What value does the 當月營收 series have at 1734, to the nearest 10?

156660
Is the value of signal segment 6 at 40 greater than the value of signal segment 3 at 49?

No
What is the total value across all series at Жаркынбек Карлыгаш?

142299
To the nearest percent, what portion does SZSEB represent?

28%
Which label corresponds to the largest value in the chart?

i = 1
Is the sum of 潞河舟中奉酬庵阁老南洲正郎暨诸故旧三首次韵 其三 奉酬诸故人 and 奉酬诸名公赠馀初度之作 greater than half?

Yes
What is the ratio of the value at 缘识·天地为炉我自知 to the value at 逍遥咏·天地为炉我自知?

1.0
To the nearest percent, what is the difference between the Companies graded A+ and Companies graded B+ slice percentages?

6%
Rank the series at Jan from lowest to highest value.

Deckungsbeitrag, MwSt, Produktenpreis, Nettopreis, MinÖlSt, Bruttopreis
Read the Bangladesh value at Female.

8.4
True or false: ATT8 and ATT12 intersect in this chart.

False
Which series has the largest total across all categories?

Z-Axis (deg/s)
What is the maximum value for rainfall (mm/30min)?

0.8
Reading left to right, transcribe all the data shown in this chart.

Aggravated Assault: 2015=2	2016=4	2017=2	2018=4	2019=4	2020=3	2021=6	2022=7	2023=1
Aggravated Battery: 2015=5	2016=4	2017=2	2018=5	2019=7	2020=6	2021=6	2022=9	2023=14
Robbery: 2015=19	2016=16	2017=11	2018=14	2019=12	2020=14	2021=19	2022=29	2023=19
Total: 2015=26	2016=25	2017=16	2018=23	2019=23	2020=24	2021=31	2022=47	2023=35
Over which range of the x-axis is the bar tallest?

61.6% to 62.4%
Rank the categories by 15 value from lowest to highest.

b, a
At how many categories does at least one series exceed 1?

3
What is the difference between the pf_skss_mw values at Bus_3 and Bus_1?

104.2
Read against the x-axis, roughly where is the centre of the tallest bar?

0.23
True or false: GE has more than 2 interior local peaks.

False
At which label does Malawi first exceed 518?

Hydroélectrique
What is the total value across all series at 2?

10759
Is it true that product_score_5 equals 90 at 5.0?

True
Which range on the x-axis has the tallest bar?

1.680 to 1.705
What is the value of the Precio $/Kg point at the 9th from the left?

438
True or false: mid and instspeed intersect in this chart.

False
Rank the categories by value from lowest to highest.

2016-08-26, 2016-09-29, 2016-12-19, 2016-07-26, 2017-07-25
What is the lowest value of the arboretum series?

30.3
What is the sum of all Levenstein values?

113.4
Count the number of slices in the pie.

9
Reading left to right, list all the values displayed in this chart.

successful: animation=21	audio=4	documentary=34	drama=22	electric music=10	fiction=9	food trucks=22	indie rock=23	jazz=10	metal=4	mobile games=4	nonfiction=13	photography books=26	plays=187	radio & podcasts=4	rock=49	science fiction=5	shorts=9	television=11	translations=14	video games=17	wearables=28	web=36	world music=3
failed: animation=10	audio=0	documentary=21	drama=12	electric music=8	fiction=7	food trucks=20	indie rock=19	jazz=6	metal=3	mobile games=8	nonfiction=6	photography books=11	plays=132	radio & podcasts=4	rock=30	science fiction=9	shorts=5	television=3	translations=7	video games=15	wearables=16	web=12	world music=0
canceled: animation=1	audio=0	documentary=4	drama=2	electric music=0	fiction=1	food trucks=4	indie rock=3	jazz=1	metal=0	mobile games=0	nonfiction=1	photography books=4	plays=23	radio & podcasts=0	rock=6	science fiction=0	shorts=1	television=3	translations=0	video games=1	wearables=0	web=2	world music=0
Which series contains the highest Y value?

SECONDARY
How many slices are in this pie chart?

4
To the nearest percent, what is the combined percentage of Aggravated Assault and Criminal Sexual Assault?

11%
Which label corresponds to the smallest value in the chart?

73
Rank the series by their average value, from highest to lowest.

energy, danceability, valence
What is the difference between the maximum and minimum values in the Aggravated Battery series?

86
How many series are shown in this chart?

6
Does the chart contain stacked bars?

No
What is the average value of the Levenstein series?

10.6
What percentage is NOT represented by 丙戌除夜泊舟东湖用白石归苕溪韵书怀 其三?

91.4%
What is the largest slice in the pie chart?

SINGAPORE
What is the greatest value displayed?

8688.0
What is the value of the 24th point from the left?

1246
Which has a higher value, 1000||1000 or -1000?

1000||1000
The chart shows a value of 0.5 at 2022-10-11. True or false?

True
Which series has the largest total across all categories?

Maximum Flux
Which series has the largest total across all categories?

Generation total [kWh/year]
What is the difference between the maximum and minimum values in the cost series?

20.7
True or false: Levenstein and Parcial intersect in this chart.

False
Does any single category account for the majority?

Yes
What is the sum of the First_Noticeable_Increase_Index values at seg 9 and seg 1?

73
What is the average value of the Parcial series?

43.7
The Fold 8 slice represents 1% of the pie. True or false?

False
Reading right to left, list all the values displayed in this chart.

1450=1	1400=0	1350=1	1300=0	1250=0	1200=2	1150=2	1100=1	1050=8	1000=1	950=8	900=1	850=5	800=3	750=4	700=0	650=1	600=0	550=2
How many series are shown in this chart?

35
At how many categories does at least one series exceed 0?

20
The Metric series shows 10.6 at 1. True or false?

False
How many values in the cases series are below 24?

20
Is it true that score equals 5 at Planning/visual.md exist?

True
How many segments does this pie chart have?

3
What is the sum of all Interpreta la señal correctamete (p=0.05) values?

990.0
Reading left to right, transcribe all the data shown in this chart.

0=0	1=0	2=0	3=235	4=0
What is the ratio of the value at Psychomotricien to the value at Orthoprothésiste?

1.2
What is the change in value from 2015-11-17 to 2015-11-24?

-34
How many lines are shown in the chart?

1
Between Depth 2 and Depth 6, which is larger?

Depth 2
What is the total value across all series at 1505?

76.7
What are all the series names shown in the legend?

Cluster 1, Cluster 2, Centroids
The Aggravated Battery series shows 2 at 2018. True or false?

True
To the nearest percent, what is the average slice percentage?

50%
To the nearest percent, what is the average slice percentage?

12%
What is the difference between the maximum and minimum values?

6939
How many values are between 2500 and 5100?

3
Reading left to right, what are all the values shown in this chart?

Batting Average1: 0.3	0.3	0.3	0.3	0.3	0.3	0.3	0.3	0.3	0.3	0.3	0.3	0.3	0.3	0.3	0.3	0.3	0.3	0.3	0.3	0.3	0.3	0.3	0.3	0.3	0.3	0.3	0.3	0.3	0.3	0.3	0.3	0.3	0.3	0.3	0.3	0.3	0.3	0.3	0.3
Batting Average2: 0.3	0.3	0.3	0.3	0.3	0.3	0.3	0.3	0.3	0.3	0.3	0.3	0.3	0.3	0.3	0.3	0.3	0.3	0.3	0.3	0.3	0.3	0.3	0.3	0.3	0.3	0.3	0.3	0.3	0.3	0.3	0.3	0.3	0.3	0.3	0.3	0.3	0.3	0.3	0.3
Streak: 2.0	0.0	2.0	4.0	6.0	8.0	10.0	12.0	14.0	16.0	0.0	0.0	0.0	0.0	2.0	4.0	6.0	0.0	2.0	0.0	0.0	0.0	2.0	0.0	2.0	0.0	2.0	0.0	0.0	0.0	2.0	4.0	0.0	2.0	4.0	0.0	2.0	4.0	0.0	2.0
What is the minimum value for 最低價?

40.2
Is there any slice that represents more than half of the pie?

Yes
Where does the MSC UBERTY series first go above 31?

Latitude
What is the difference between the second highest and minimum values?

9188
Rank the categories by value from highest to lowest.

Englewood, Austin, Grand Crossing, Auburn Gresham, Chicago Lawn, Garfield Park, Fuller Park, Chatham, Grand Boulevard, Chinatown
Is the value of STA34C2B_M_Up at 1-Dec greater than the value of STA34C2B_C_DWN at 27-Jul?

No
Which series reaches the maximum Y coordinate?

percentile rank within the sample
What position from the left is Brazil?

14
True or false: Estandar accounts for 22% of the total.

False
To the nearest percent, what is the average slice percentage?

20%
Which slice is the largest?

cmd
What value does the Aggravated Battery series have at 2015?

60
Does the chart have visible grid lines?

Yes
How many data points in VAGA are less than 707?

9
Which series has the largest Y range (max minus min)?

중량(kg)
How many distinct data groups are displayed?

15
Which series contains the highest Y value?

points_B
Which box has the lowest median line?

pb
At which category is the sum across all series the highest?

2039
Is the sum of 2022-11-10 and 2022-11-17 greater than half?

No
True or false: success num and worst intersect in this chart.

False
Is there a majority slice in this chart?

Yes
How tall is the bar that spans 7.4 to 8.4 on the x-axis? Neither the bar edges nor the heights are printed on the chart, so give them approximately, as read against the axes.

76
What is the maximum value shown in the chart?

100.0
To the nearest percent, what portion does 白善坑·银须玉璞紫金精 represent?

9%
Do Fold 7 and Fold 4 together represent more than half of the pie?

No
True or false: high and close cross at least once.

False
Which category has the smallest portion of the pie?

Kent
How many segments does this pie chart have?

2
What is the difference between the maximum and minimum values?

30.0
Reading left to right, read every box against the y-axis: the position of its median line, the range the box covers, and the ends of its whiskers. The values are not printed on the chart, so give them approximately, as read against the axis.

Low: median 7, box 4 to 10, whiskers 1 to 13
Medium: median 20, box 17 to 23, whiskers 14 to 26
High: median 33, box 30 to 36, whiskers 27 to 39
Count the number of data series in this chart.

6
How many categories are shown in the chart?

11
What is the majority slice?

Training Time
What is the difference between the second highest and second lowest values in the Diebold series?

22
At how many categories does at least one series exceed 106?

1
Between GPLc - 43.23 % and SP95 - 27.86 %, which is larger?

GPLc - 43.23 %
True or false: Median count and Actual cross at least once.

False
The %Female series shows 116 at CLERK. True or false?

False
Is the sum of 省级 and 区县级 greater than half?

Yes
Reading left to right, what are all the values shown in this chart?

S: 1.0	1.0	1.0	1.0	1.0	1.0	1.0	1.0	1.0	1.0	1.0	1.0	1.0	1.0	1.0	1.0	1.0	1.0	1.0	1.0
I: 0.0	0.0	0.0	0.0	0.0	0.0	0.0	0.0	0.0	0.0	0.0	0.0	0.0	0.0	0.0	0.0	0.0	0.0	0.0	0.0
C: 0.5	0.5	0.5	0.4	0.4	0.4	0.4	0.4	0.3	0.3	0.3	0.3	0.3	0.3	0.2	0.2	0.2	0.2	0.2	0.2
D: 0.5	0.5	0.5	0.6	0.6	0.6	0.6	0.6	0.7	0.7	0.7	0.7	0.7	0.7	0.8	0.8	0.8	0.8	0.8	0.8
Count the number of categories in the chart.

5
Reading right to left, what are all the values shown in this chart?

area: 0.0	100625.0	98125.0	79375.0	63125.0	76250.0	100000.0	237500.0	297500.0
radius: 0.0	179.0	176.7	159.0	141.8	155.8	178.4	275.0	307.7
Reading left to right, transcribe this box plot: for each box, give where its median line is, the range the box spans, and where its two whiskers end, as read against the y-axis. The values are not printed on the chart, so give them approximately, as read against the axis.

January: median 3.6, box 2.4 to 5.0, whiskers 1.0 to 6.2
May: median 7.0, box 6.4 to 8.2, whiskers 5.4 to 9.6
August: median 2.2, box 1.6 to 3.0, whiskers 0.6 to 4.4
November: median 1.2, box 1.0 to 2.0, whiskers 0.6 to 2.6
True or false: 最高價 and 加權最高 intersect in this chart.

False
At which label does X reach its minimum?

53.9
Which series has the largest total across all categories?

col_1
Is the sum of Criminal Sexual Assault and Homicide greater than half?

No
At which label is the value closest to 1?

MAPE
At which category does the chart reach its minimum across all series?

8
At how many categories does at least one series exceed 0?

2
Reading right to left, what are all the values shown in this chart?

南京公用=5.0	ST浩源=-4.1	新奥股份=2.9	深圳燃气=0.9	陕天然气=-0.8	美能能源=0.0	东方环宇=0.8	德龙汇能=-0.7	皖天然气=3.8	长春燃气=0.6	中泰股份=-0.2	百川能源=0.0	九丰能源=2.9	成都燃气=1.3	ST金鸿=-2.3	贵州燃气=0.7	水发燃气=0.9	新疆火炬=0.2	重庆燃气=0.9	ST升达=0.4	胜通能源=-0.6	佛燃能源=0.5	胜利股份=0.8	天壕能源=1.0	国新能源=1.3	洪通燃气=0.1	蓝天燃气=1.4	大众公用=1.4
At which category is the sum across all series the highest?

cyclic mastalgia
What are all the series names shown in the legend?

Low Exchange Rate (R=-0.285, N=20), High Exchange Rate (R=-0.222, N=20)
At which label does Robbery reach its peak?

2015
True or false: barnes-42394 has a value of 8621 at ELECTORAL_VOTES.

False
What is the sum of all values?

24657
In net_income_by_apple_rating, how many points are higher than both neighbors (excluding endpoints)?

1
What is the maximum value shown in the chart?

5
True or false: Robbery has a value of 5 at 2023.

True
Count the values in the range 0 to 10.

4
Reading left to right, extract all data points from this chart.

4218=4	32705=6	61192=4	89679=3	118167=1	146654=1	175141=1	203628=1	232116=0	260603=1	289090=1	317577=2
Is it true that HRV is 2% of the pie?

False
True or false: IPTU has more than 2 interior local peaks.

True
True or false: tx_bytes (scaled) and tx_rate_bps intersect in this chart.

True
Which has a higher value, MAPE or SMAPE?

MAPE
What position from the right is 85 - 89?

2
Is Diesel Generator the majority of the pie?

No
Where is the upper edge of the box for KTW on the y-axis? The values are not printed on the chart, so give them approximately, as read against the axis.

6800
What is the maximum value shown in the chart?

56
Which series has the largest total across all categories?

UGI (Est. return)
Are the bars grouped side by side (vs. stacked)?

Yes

::::::::

What is expected: Retype the entries exactly, starting with the line containing "Englewood, Austin, Grand" and going on through the line containing "Which category has".

Response area:
Englewood, Austin, Grand Crossing, Auburn Gresham, Chicago Lawn, Garfield Park, Fuller Park, Chatham, Grand Boulevard, Chinatown
Is the value of STA34C2B_M_Up at 1-Dec greater than the value of STA34C2B_C_DWN at 27-Jul?

No
Which series reaches the maximum Y coordinate?

percentile rank within the sample
What position from the left is Brazil?

14
True or false: Estandar accounts for 22% of the total.

False
To the nearest percent, what is the average slice percentage?

20%
Which slice is the largest?

cmd
What value does the Aggravated Battery series have at 2015?

60
Does the chart have visible grid lines?

Yes
How many data points in VAGA are less than 707?

9
Which series has the largest Y range (max minus min)?

중량(kg)
How many distinct data groups are displayed?

15
Which series contains the highest Y value?

points_B
Which box has the lowest median line?

pb
At which category is the sum across all series the highest?

2039
Is the sum of 2022-11-10 and 2022-11-17 greater than half?

No
True or false: success num and worst intersect in this chart.

False
Is there a majority slice in this chart?

Yes
How tall is the bar that spans 7.4 to 8.4 on the x-axis? Neither the bar edges nor the heights are printed on the chart, so give them approximately, as read against the axes.

76
What is the maximum value shown in the chart?

100.0
To the nearest percent, what portion does 白善坑·银须玉璞紫金精 represent?

9%
Do Fold 7 and Fold 4 together represent more than half of the pie?

No
True or false: high and close cross at least once.

False
Which category has the smallest portion of the pie?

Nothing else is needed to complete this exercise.